------ Provided entries
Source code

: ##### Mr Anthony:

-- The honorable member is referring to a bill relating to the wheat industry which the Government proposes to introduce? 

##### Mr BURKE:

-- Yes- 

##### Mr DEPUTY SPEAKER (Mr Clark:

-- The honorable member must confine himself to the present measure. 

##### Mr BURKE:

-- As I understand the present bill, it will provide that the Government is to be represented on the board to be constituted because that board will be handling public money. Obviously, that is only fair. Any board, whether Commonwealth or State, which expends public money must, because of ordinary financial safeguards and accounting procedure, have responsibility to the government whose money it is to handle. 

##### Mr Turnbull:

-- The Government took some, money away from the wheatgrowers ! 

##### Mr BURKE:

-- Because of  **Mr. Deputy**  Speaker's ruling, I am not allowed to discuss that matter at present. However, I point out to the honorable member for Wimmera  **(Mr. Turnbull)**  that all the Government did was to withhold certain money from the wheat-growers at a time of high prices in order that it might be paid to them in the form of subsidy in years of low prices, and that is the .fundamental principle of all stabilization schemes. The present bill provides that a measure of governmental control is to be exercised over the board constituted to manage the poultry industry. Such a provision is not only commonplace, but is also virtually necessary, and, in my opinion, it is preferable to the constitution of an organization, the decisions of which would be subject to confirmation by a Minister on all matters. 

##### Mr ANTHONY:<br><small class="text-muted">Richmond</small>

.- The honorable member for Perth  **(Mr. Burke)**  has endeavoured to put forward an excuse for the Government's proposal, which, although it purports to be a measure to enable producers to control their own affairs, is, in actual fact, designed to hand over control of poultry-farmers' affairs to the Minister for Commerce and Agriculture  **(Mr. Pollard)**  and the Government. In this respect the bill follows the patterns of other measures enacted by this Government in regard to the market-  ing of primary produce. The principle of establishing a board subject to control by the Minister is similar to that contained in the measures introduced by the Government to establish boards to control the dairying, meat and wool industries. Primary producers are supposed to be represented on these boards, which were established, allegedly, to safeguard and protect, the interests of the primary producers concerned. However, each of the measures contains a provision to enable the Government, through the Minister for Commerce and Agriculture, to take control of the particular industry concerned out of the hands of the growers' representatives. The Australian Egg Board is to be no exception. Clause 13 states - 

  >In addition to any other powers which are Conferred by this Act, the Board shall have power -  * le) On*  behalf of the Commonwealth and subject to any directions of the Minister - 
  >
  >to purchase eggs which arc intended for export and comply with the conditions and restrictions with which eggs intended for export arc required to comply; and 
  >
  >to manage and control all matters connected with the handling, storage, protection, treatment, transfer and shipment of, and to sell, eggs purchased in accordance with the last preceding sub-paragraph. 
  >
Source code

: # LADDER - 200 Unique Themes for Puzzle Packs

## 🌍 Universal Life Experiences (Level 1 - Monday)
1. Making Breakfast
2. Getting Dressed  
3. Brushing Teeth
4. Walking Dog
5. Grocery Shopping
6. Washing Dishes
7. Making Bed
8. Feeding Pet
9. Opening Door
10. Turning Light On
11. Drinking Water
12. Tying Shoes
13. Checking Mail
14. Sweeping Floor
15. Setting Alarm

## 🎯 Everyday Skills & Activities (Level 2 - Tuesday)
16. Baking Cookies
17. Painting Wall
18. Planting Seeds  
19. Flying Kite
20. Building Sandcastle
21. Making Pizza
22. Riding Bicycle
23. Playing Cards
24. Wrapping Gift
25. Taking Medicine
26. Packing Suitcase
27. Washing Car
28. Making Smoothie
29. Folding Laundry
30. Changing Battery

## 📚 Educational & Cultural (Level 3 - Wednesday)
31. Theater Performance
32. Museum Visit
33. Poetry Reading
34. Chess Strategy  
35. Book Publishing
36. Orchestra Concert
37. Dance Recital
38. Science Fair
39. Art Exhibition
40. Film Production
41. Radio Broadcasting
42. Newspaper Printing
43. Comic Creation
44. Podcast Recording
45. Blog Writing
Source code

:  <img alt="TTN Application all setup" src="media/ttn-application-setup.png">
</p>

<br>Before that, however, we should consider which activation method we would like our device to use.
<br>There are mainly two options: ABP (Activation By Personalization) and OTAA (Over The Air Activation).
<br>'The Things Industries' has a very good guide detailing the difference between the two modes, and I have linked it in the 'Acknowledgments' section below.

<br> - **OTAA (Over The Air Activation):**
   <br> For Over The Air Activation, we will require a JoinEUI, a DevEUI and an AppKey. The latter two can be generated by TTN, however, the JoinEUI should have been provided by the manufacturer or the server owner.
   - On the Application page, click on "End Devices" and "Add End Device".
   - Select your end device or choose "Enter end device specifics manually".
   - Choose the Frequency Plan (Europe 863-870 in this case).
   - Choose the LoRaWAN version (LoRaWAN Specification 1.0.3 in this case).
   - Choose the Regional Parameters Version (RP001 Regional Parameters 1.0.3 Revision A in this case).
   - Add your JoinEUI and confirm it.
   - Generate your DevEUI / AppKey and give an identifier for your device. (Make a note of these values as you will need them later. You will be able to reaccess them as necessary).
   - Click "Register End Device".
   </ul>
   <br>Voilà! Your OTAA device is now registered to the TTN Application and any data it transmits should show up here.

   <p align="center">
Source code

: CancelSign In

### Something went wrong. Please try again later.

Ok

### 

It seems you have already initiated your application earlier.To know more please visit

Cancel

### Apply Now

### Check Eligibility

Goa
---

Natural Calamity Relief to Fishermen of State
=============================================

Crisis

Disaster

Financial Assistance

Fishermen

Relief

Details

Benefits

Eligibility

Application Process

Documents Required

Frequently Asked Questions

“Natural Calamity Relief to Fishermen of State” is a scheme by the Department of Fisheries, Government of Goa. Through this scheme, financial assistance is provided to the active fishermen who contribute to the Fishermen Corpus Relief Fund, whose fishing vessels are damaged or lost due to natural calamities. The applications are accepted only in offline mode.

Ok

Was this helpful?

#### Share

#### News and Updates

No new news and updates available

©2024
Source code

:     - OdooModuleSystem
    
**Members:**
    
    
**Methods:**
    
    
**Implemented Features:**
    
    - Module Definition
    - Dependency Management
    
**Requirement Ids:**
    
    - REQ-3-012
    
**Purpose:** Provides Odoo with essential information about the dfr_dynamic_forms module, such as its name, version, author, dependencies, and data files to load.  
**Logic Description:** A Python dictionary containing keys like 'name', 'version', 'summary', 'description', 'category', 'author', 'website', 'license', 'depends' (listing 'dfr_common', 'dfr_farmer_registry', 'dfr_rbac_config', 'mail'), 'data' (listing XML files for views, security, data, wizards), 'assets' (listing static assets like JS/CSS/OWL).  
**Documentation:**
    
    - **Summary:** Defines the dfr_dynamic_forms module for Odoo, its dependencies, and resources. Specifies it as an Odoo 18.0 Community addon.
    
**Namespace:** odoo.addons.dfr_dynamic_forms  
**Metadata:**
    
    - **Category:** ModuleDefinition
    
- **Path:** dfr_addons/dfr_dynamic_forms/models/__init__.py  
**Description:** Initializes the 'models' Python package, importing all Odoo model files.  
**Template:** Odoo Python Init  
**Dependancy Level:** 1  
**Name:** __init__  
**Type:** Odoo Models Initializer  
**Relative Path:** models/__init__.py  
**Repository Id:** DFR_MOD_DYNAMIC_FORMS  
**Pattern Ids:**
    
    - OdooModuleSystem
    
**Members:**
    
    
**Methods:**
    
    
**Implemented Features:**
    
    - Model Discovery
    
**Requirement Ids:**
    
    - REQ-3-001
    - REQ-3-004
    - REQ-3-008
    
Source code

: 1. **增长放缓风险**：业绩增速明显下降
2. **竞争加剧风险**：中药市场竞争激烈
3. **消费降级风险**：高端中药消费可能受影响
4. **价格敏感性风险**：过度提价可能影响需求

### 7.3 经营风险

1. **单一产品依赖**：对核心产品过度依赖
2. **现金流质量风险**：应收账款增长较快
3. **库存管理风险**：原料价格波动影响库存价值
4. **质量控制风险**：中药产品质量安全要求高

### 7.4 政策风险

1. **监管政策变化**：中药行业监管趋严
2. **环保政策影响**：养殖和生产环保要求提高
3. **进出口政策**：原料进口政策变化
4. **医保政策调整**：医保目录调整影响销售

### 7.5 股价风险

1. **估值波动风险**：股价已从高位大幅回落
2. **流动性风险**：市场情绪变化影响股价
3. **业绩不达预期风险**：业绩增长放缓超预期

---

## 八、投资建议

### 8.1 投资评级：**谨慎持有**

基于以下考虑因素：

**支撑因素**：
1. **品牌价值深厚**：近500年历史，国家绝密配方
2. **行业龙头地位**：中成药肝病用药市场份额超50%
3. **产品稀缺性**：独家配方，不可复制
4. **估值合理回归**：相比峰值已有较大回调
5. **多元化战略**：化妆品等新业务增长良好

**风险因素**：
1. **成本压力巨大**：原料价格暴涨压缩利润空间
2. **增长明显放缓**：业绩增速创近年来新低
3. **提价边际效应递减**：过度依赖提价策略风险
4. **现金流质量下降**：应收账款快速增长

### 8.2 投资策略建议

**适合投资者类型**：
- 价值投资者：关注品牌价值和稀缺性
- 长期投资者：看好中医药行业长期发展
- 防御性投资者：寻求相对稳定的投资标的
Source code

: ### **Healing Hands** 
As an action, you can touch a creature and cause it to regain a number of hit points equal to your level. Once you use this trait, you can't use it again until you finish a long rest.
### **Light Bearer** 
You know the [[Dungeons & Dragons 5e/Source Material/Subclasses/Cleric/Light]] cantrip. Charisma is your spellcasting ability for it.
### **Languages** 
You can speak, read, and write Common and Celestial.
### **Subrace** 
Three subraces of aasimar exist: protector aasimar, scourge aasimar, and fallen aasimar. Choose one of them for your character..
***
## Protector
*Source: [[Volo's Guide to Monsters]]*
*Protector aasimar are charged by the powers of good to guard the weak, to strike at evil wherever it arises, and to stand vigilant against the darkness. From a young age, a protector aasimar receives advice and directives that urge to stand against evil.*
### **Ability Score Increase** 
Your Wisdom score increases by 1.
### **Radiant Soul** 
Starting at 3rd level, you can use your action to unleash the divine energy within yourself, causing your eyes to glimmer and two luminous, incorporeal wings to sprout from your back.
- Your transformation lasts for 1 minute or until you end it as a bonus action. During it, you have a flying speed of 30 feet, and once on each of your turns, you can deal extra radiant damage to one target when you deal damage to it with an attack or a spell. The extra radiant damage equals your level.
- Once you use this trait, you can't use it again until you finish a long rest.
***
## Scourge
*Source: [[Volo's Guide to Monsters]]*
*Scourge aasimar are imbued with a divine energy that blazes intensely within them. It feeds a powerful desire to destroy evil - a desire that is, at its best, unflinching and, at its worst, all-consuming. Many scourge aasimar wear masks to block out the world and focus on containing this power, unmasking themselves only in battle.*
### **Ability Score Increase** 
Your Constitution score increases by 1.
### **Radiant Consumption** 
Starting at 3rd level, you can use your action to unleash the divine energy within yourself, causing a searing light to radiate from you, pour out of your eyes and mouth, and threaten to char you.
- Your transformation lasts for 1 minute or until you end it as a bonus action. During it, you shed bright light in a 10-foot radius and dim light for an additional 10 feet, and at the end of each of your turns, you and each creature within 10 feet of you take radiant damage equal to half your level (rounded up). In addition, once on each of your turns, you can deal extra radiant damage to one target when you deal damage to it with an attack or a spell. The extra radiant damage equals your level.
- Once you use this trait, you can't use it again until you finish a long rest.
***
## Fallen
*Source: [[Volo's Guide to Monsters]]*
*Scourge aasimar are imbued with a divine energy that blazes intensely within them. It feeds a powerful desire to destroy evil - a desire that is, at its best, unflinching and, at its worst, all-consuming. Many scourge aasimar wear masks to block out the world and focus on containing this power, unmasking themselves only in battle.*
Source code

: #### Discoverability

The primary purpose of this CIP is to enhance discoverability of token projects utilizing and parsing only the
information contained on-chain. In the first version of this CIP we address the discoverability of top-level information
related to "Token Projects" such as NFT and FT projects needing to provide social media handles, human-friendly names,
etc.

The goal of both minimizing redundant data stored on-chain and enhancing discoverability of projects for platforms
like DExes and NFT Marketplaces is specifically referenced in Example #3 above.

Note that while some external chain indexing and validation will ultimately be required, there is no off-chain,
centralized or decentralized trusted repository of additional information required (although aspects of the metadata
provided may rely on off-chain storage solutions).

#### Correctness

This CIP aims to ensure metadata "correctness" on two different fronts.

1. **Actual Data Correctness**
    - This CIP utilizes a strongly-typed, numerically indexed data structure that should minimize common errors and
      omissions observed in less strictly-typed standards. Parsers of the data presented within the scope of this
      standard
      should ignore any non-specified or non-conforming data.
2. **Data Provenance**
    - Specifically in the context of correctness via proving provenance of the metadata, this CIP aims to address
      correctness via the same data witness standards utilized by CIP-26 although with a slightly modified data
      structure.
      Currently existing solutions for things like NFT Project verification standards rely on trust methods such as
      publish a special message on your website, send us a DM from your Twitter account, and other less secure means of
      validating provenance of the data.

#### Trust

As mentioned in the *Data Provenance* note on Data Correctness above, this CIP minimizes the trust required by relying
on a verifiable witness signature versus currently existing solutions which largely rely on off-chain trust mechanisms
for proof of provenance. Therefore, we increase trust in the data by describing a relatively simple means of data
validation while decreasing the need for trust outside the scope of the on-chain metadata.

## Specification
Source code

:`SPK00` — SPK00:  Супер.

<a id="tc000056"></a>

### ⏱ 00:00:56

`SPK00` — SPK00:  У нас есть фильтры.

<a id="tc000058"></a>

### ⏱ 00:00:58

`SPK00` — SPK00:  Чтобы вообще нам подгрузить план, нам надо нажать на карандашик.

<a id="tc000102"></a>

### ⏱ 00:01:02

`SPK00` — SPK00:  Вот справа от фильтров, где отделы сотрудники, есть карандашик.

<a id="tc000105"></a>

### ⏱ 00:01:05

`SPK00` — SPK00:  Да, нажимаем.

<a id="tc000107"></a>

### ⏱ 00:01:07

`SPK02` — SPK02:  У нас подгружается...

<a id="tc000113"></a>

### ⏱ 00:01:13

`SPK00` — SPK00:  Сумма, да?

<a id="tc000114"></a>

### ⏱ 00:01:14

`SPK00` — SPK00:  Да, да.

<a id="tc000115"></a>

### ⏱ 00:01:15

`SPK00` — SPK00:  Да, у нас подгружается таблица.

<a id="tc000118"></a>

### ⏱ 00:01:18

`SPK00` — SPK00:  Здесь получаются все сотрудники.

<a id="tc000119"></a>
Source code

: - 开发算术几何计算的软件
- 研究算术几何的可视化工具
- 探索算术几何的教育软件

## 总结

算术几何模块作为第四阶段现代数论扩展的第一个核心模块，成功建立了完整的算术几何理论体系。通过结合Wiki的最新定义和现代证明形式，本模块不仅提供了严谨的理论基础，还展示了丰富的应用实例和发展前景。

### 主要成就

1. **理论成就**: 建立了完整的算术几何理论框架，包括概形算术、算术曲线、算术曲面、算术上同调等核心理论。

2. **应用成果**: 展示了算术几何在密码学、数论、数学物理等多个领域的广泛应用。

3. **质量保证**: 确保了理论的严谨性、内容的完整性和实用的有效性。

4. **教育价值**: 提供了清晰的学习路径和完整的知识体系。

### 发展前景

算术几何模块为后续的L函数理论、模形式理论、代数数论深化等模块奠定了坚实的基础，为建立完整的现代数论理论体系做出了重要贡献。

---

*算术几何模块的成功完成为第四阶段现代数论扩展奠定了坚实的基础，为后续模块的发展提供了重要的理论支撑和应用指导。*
------------
### Work to be completed:
Your reply should hold every line from the data that contains "later", copied in full.

### Task output:
   - Generate your DevEUI / AppKey and give an identifier for your device. (Make a note of these values as you will need them later. You will be able to reaccess them as necessary).
### Something went wrong. Please try again later.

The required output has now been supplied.